Chinese New Year celebrations typically start on the evening before the new moon, and end on the evening of the full moon 15 days later (Lantern Festival). Each day of the festival will have its own set of traditions.
Preparations for the festival may start as early as a month before the actual festival, with tasks such as shopping, cleaning, cooking, and making the journey back home.
The official public holiday designates 7 days for vacation from work from Chinese New Year’s Eve, though some people may choose to extend their leave for more time to celebrate or travel, and others may choose to cut-short and return to work earlier.
11. Why Is Each Chinese New Year Associated with a Different Animal?
Since ancient times, Chinese people have been using the Chinese Zodiac animals to represent the years. Each lunar year is related to a zodiac animal, beginning at Chinese New Year. The 12 zodiac animals recur on a 12-year cycle.
For example, 2021 is a year of the Ox, as was 2009...
12. Why Do the Chinese Set Off So Many Firecrackers?
For the right vibe: Chinese New Year is a happy and lively festival, so for Chinese people lots of noise is a must to heighten the festival atmosphere, and firecrackers (and fireworks) are the cultural way to do it.

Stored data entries

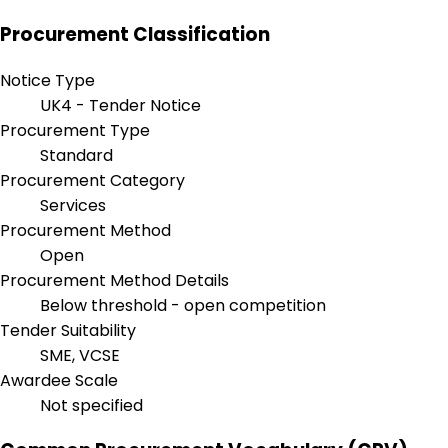
Procurement Classification
Notice Type
UK4 - Tender Notice
Procurement Type
Standard
Procurement Category
Services
Procurement Method
Open
Procurement Method Details
Below threshold - open competition
Tender Suitability
SME, VCSE
Awardee Scale
Not specified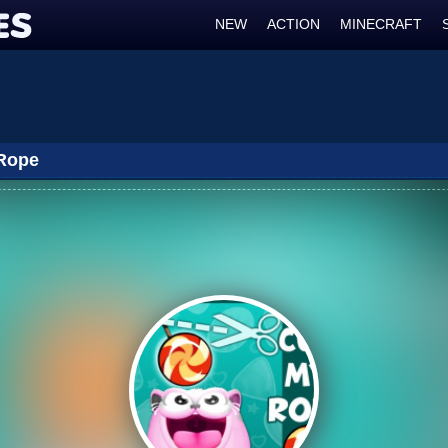
NEW
ACTION
MINECRAFT
Rope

*Tasks to perform*.
1) In the Chinese New Year passage, how many days off work does the official public holiday designate?
2) Echo the part of the Chinese New Year passage starting with "The official public" and going on through "a Different Animal?".

*Numbered answers*.
1) Seven days, starting from Chinese New Year's Eve.

2)
The official public holiday designates 7 days for vacation from work from Chinese New Year’s Eve, though some people may choose to extend their leave for more time to celebrate or travel, and others may choose to cut-short and return to work earlier.
11. Why Is Each Chinese New Year Associated with a Different Animal?